Wlodawer, A.：“三肽基肽酶 I (CLN2) 的模型，丝氨酸羧基肽酶 sedolisin 家族中普遍存在且高度保守的成员”BMC Struct.Biol.. 3・1 (2003)。

Two inhibitor molecules bound in the active site of Pseudomonas sedolisin: a model for the bi-product complex following cleavage of a peptide substrate.

两个抑制剂分子结合在假单胞菌 sedolisin 的活性位点：肽底物裂解后的副产物复合物模型。

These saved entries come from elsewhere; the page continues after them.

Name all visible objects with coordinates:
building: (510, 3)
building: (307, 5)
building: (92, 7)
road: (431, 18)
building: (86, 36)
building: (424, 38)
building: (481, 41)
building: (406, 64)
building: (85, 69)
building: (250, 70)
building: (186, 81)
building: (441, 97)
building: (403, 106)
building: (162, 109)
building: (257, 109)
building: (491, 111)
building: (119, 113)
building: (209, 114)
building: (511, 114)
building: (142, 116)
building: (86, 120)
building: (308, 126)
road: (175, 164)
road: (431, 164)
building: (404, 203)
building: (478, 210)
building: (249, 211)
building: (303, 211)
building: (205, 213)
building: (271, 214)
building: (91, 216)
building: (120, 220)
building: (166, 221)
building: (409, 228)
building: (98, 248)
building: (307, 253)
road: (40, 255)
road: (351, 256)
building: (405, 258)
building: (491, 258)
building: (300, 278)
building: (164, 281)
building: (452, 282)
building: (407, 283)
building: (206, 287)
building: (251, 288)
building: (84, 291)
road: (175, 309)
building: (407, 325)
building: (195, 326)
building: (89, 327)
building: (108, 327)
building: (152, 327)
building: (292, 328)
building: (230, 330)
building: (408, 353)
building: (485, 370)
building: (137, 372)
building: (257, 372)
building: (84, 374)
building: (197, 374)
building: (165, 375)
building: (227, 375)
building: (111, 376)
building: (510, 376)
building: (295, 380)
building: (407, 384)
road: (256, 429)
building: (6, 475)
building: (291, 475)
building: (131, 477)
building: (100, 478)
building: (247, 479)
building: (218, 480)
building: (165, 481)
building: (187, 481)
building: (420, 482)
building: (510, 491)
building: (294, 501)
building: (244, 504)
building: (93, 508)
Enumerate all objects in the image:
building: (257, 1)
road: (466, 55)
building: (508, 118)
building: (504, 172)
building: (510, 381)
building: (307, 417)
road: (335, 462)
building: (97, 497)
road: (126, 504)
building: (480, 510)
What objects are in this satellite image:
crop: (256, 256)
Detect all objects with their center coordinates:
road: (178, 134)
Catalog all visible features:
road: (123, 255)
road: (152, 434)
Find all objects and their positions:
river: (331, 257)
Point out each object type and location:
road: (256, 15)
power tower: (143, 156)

• DOI: 10.1016/j.bbrc.2003.12.130
• 发表时间: 2004
• 期刊: Biochemical and biophysical research communications
• 影响因子: 3.1
• 作者: Wlodawer,Alexander;Li,Mi;Gustchina,Alla;Oyama,Hiroshi;Oda,Kohei;Beyer,BretB;Clemente,Jose;Dunn,BenM
• 通讯作者: Dunn,BenM

Wlodawer, A.: "Structural and enzymatic properties of the sedolisin family of serine-carboxyl peptidases"Acta Biochim.Pol.. 50・1. 81-102 (2003)

Wlodawer, A.：“丝氨酸羧基肽酶的 sedolisin 家族的结构和酶学特性”Acta Biochim.Pol.. 50・1 (2003)。